Truth be told, this Lockerbie bomber should have been sentenced to death at the time of his trial. Then the issue of having compassion for him while he was imprisoned would have never arisen.

(13) Sanford J. Goodman, June 4, 2012 2:36 AM

Mercy for a murder and synonymous with injustice

There are 19 crimes where the Torah requires execution at the hand of the courts but the death penalty is not limited to those offenses because the Torah gives us the option and mitzvah of extending capital punishment to additional crimes over and beyond what is required. For crimes that are between man and God we cannot implement the death penalty unless we have 3 conditions—giloy panim, Beis Ha Mikdosh standing and functioning, and the Sanhedrin ruling on religious matters. BUT when it comes to crimes between man and man the death penalty applies at all times and in all societies whether these three conditions are present or not. In addition, all societies have the legal right to extend capital punishment to additional crimes between man and man, and on a temporary basis can relax rules of evidence and trial procedures if social order is breaking down. The reasons for all of these exceptions are to compensate victims and punish criminals, protect public safety, and to remove evil from among us.
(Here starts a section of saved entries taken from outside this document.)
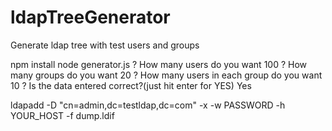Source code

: # ldapTreeGenerator
Generate ldap tree with test users and groups

npm install
node generator.js
? How many users do you want 100
? How many groups do you want 20
? How many users in each group do you want 10
? Is the data entered correct?(just hit enter for YES) Yes

ldapadd -D "cn=admin,dc=testldap,dc=com" -x -w PASSWORD -h YOUR_HOST -f dump.ldif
In addition, the prohibition of murder the requirements of implementing criminal justice are incumbent in ALL societies because they are part of the 7 Noachide laws given in the Torah. By rights, the Lockerbie Bomber should have been executed in Scotland. However, if capital punishment did not exist then he should have locked up for life. To let a murder go, even if he is terminally ill, adds insult to injury to the victims and their survivors. While it’s true that the Bomber died anyway, the British criminal justice system did a grave injustice to the victims and their survivors. Sanford J. (Sandy) & Chana Goodman Dallas Texas

(12) Anonymous, June 3, 2012 1:43 AM

my friend

all I know is my best friend died by being blown out of the sky at 31,000 feet, while the terrorist not only dies in the LOVING arms of his family, but really* 8 * years? there is no justice, I MISS MY FRIEND!!

(11) Moshe Samuel, June 1, 2012 10:36 PM

Some prisoners do deserve compassion

While you are undoubtedly correct that the Lockerbie bomber didn't deserve compassion, what about Jonathon Pollard?

(10) Anonymous, May 31, 2012 5:00 PM

Compassion has nothing to do with it!

Who knows for sure what the reasoning was behind the release of the mass murderer. I do, however, think that compassion had nothing to do with it: I think it had more to do with the cost of treatment of the cancer the person contracted,and the chance of bad publicity in the arab world by some propaganda minded people who might charge that the Scottish government did not provide the "proper" care, and thus the murderer's punishment would not have been humane. So I think fear and money was the motivating factor instead of compassion, but compassion was easier to admit to.